> The problem: Find each line below where the word "PAMOYANAN" occurs, and copy it.
*** Exercise input ***
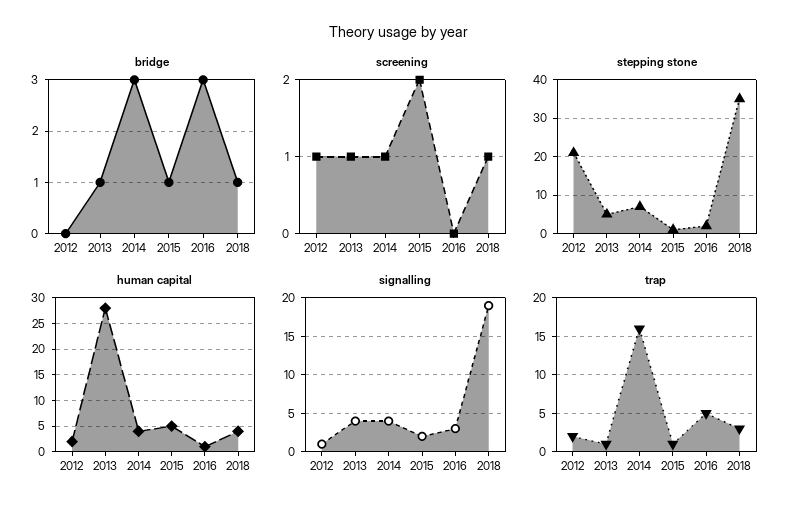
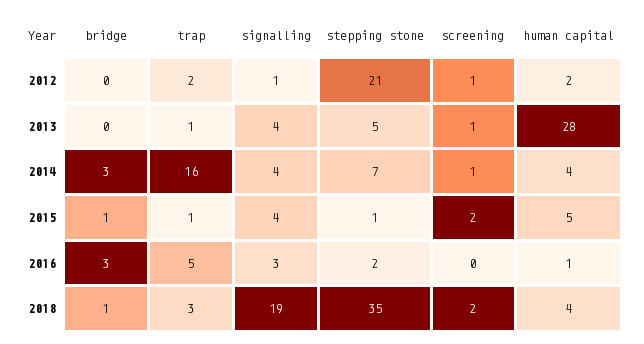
  {
    "bridge": {
      "2012": 0,
-     "2013": 1,
+     "2013": 0,
      "2014": 3,
      "2015": 1,
      "2016": 3,
      "2018": 1
    },
    "screening": {
      "2012": 1,
      "2013": 1,
      "2014": 1,
      "2015": 2,
      "2016": 0,
-     "2018": 1
+     "2018": 2
    },
    "stepping stone": {
      "2012": 21,
      "2013": 5,
      "2014": 7,
      "2015": 1,
      "2016": 2,
      "2018": 35
    },
    "human capital": {
      "2012": 2,
      "2013": 28,
      "2014": 4,
      "2015": 5,
      "2016": 1,
      "2018": 4
    },
    "signalling": {
      "2012": 1,
      "2013": 4,
      "2014": 4,
-     "2015": 2,
+     "2015": 4,
      "2016": 3,
      "2018": 19
    },
    "trap": {
      "2012": 2,
      "2013": 1,
      "2014": 16,
      "2015": 1,
      "2016": 5,
      "2018": 3
    }
  }

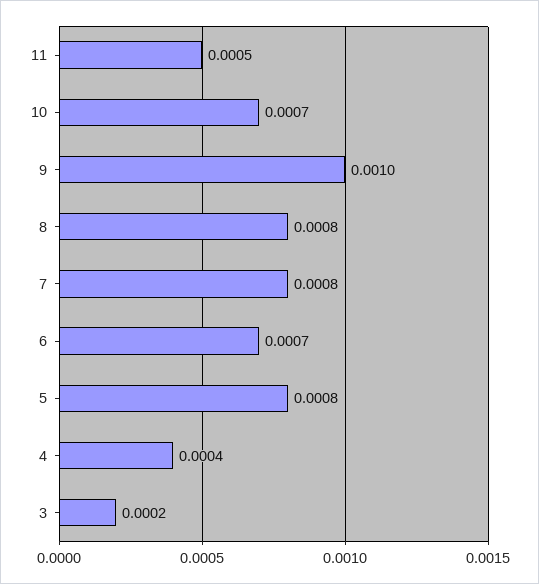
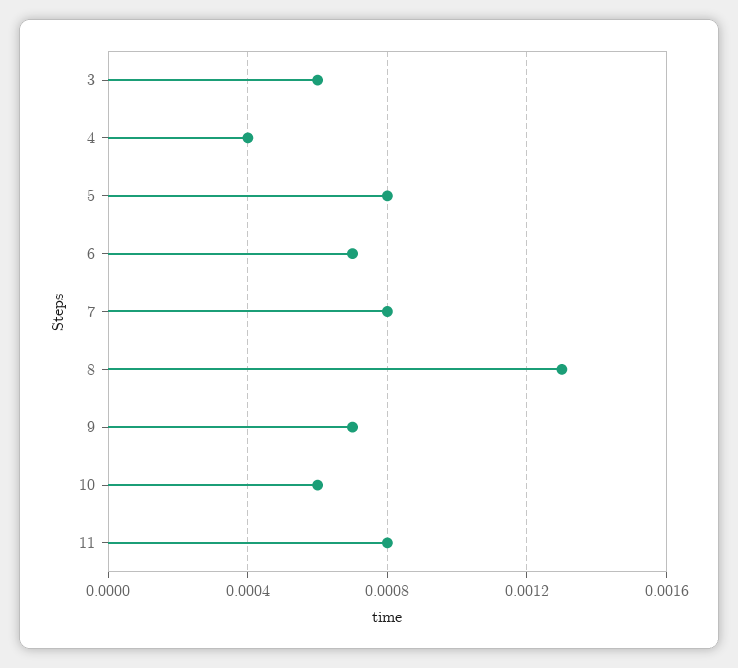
  {
-   "11": 0.0005,
+   "11": 0.0008,
-   "10": 0.0007,
+   "10": 0.0006,
-   "9": 0.001,
+   "9": 0.0007,
-   "8": 0.0008,
+   "8": 0.0013,
    "7": 0.0008,
    "6": 0.0007,
    "5": 0.0008,
    "4": 0.0004,
-   "3": 0.0002
+   "3": 0.0006
  }

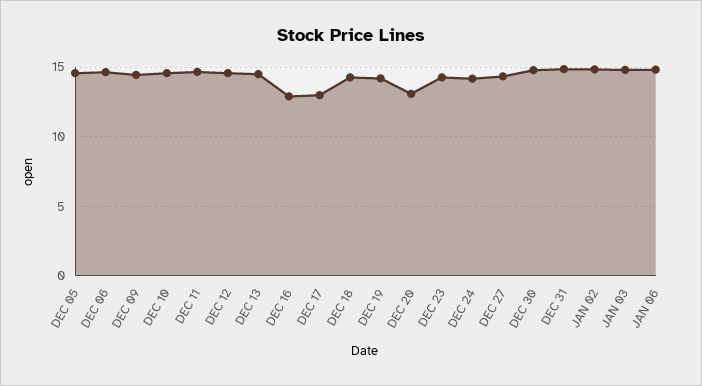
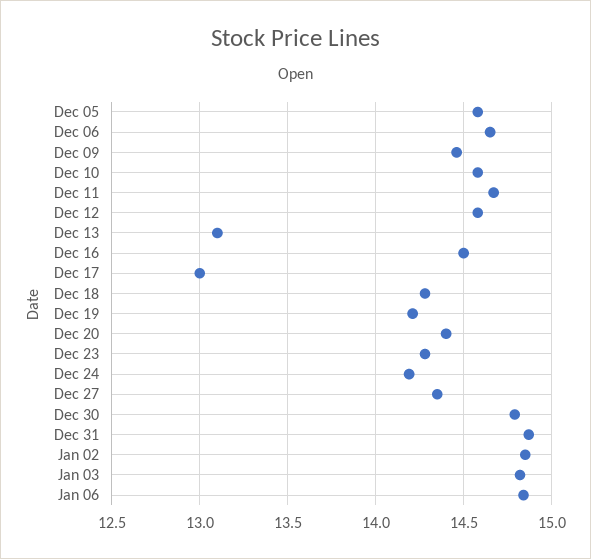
  {
    "DEC 05": 14.6,
    "DEC 06": 14.65,
    "DEC 09": 14.45,
    "DEC 10": 14.6,
    "DEC 11": 14.65,
    "DEC 12": 14.6,
-   "DEC 13": 14.5,
+   "DEC 13": 13.1,
-   "DEC 16": 13,
+   "DEC 16": 14.5,
    "DEC 17": 13,
    "DEC 18": 14.3,
    "DEC 19": 14.2,
-   "DEC 20": 13,
+   "DEC 20": 14.4,
    "DEC 23": 14.3,
    "DEC 24": 14.2,
    "DEC 27": 14.35,
    "DEC 30": 14.8,
    "DEC 31": 14.85,
    "JAN 02": 14.85,
    "JAN 03": 14.8,
    "JAN 06": 14.85
  }

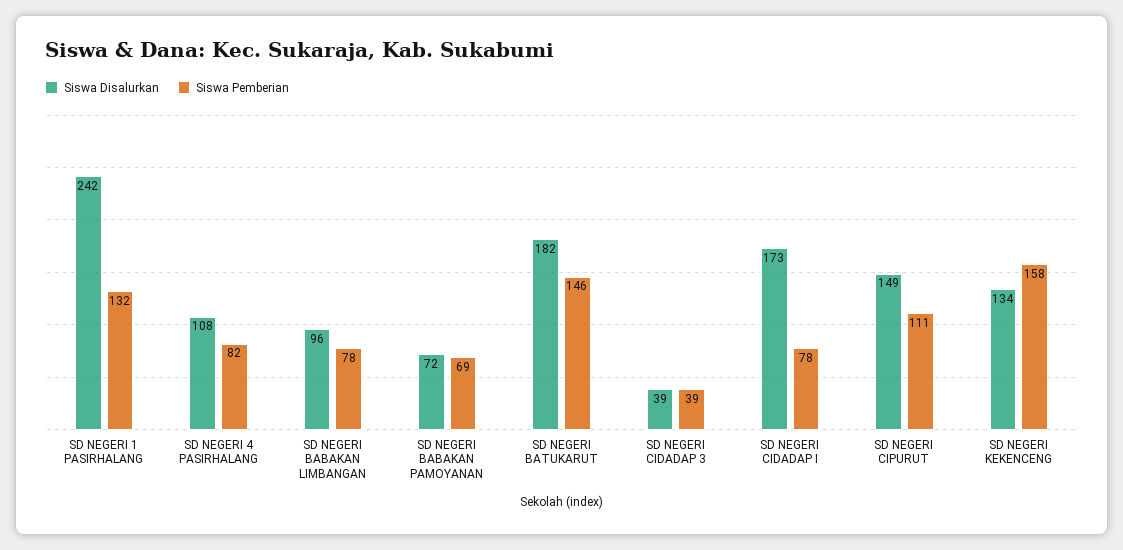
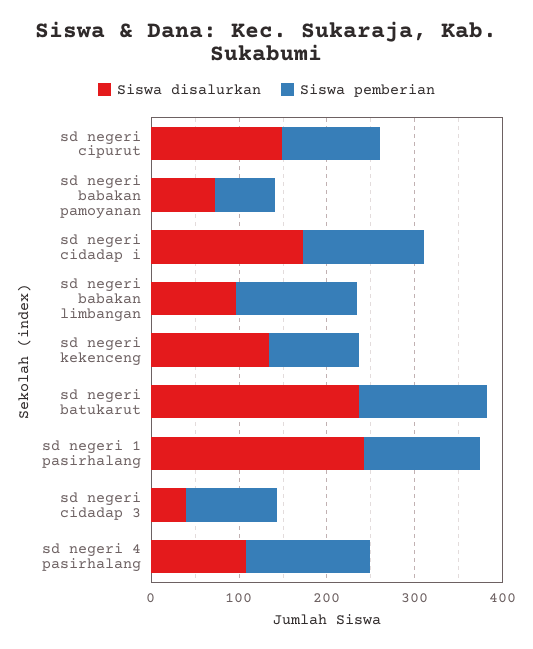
  {
    "Siswa Disalurkan": {
      "SD NEGERI 1 PASIRHALANG": 242,
      "SD NEGERI 4 PASIRHALANG": 108,
      "SD NEGERI BABAKAN LIMBANGAN": 96,
      "SD NEGERI BABAKAN PAMOYANAN": 72,
-     "SD NEGERI BATUKARUT": 182,
+     "SD NEGERI BATUKARUT": 240,
      "SD NEGERI CIDADAP 3": 39,
      "SD NEGERI CIDADAP I": 173,
      "SD NEGERI CIPURUT": 149,
      "SD NEGERI KEKENCENG": 134
    },
    "Siswa Pemberian": {
      "SD NEGERI 1 PASIRHALANG": 132,
-     "SD NEGERI 4 PASIRHALANG": 82,
+     "SD NEGERI 4 PASIRHALANG": 140,
-     "SD NEGERI BABAKAN LIMBANGAN": 78,
+     "SD NEGERI BABAKAN LIMBANGAN": 140,
      "SD NEGERI BABAKAN PAMOYANAN": 69,
      "SD NEGERI BATUKARUT": 146,
-     "SD NEGERI CIDADAP 3": 39,
+     "SD NEGERI CIDADAP 3": 100,
-     "SD NEGERI CIDADAP I": 78,
+     "SD NEGERI CIDADAP I": 140,
      "SD NEGERI CIPURUT": 111,
-     "SD NEGERI KEKENCENG": 158
+     "SD NEGERI KEKENCENG": 100
    }
  }

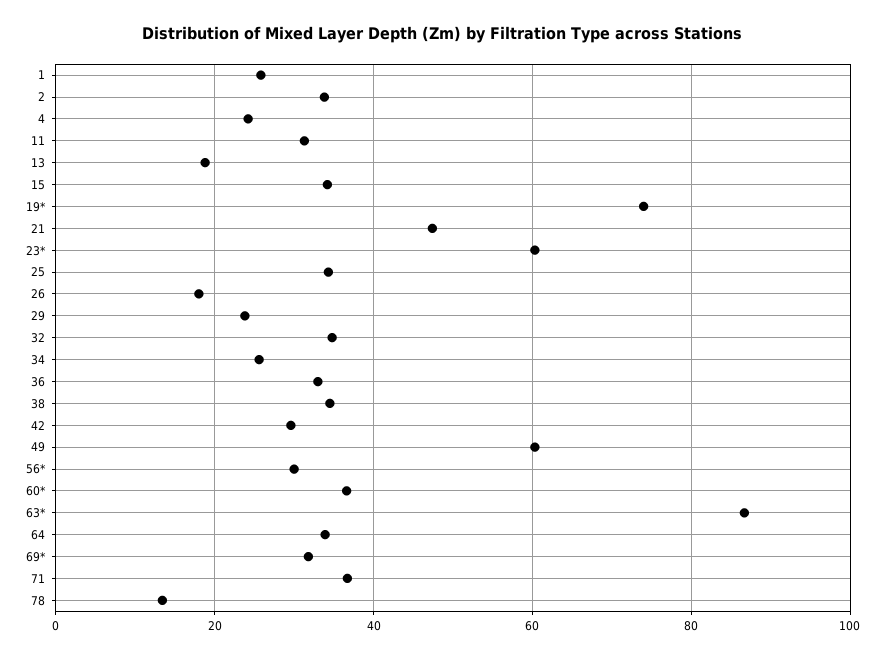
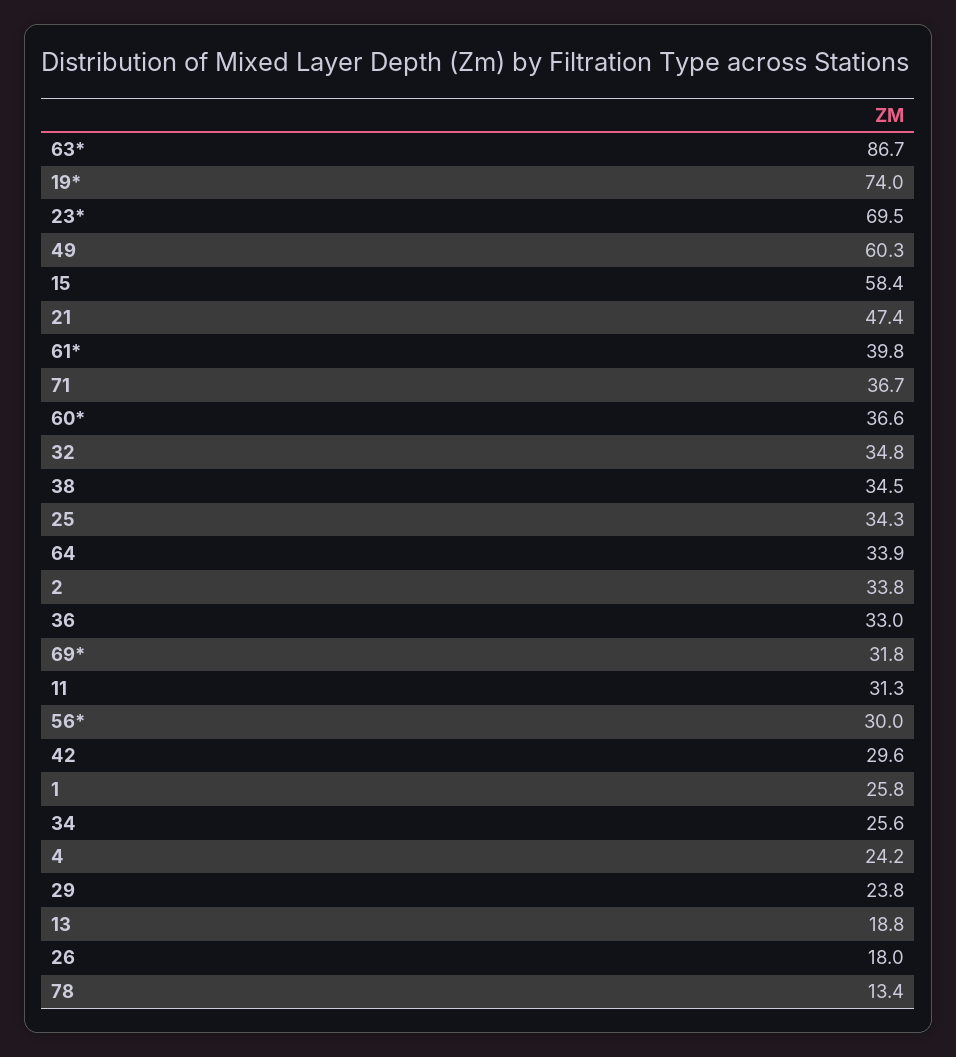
  {
    "1": 25.8,
    "2": 33.8,
    "4": 24.2,
    "11": 31.3,
    "13": 18.8,
-   "15": 34,
+   "15": 58.4,
    "19*": 74,
    "21": 47.4,
-   "23*": 60,
+   "23*": 69.5,
    "25": 34.3,
    "26": 18,
    "29": 23.8,
    "32": 34.8,
    "34": 25.6,
    "36": 33,
    "38": 34.5,
    "42": 29.6,
    "49": 60.3,
    "56*": 30,
    "60*": 36.6,
    "63*": 86.7,
    "64": 33.9,
    "69*": 31.8,
    "71": 36.7,
-   "78": 13.4
+   "78": 13.4,
+   "61*": 39.8
  }

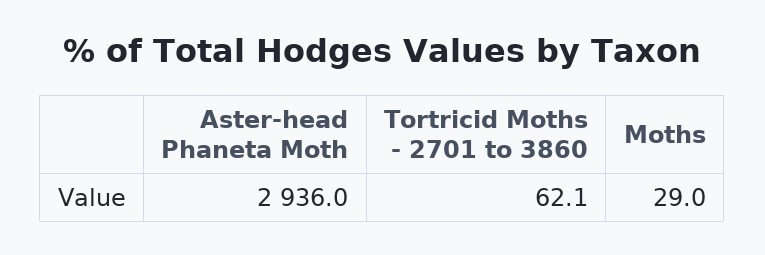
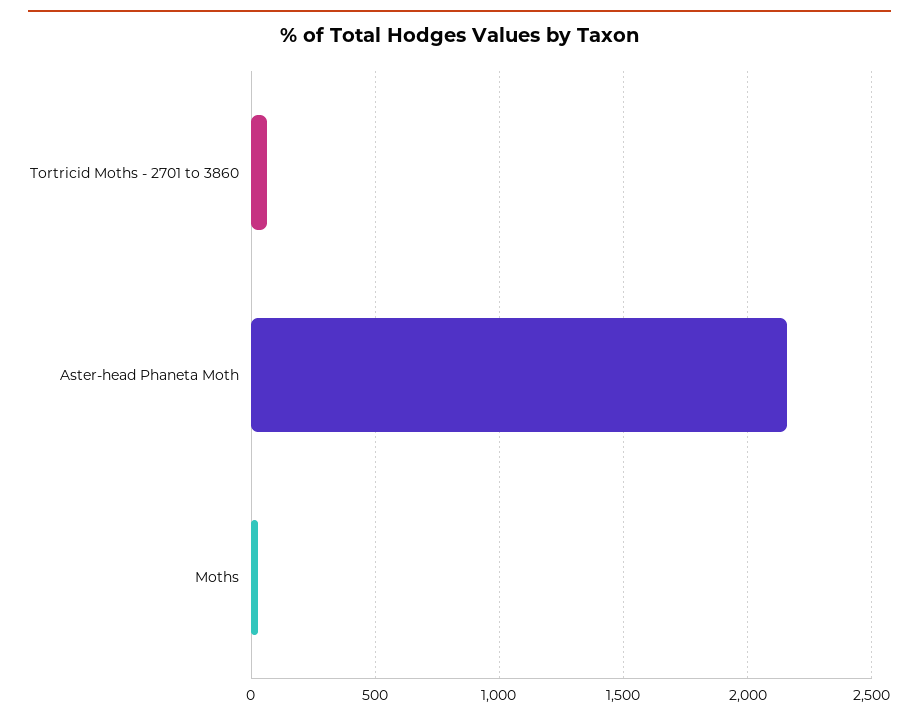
  {
-   "Aster-head Phaneta Moth": 2936,
+   "Aster-head Phaneta Moth": 2150,
    "Tortricid Moths - 2701 to 3860": 62.1,
    "Moths": 29
  }

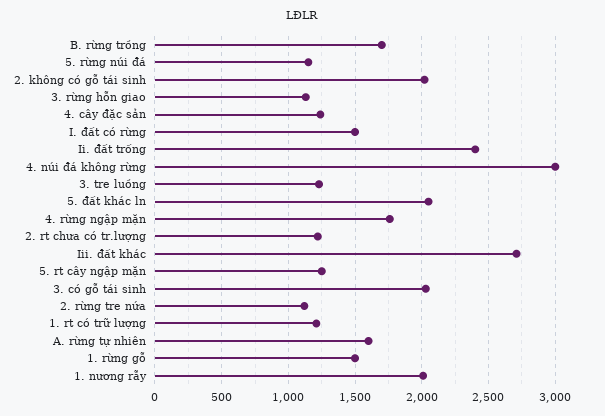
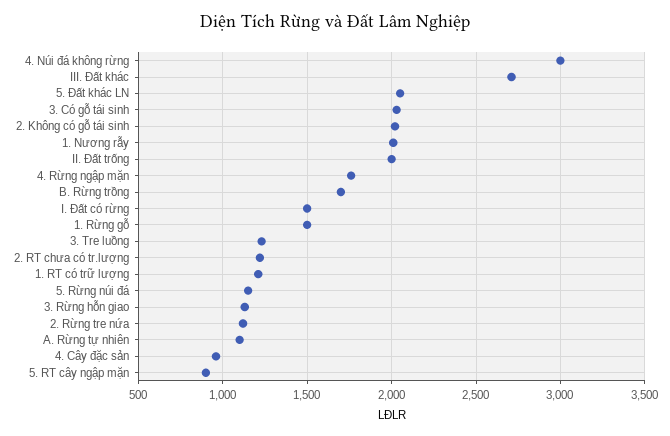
  {
    "B. rừng trồng": 1700,
    "5. rừng núi đá": 1150,
    "2. không có gỗ tái sinh": 2000,
    "3. rừng hỗn giao": 1150,
-   "4. cây đặc sản": 1250,
+   "4. cây đặc sản": 950,
    "I. đất có rừng": 1500,
-   "Ii. đất trống": 2400,
+   "Ii. đất trống": 2000,
    "4. núi đá không rừng": 3000,
    "3. tre luồng": 1250,
    "5. đất khác ln": 2050,
    "4. rừng ngập mặn": 1750,
    "2. rt chưa có tr.lượng": 1200,
    "Iii. đất khác": 2700,
-   "5. rt cây ngập mặn": 1250,
+   "5. rt cây ngập mặn": 900,
    "3. có gỗ tái sinh": 2050,
    "2. rừng tre nứa": 1100,
    "1. rt có trữ lượng": 1200,
-   "A. rừng tự nhiên": 1600,
+   "A. rừng tự nhiên": 1100,
    "1. rừng gỗ": 1500,
    "1. nương rẫy": 2000
  }

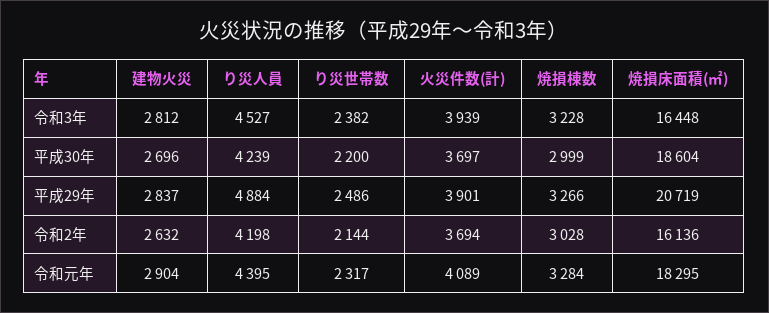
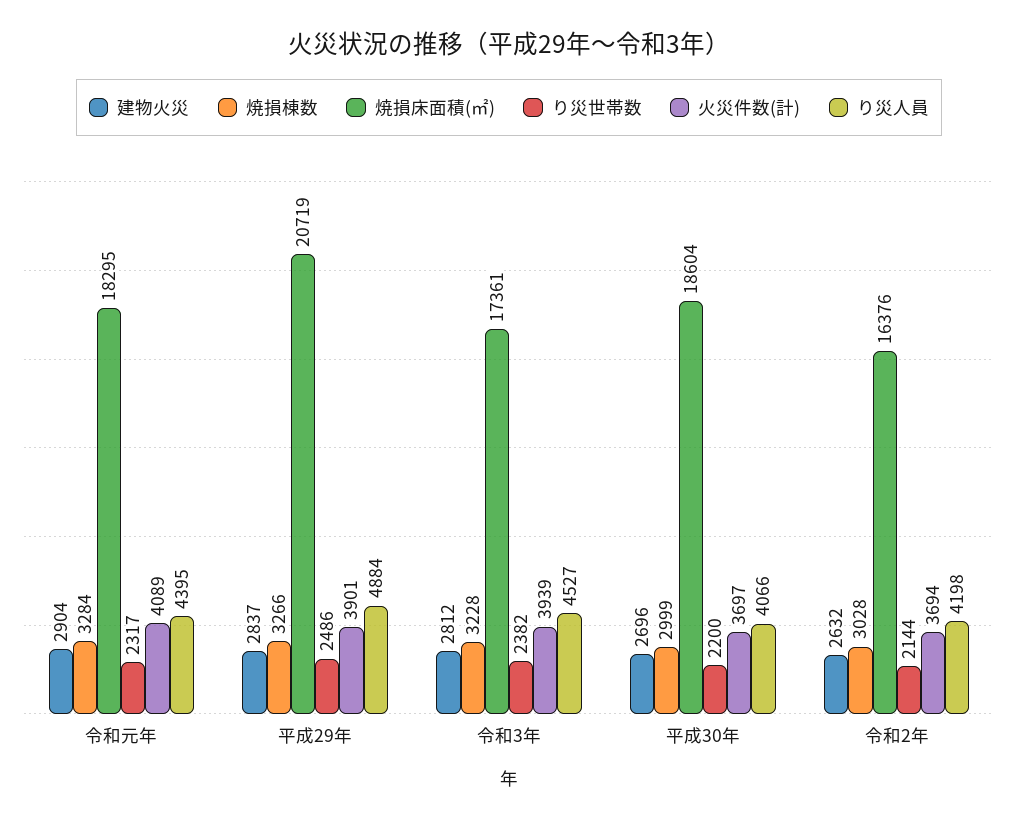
  {
    "建物火災": {
      "令和3年": 2812,
      "平成30年": 2696,
      "平成29年": 2837,
      "令和2年": 2632,
      "令和元年": 2904
    },
    "り災人員": {
      "令和3年": 4527,
-     "平成30年": 4239,
+     "平成30年": 4066,
      "平成29年": 4884,
      "令和2年": 4198,
      "令和元年": 4395
    },
    "り災世帯数": {
      "令和3年": 2382,
      "平成30年": 2200,
      "平成29年": 2486,
      "令和2年": 2144,
      "令和元年": 2317
    },
    "火災件数(計)": {
      "令和3年": 3939,
      "平成30年": 3697,
      "平成29年": 3901,
      "令和2年": 3694,
      "令和元年": 4089
    },
    "焼損棟数": {
      "令和3年": 3228,
      "平成30年": 2999,
      "平成29年": 3266,
      "令和2年": 3028,
      "令和元年": 3284
    },
    "焼損床面積(㎡)": {
-     "令和3年": 16448,
+     "令和3年": 17361,
      "平成30年": 18604,
      "平成29年": 20719,
-     "令和2年": 16136,
+     "令和2年": 16376,
      "令和元年": 18295
    }
  }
***
> Written solution:
      "SD NEGERI BABAKAN PAMOYANAN": 72,
      "SD NEGERI BABAKAN PAMOYANAN": 69,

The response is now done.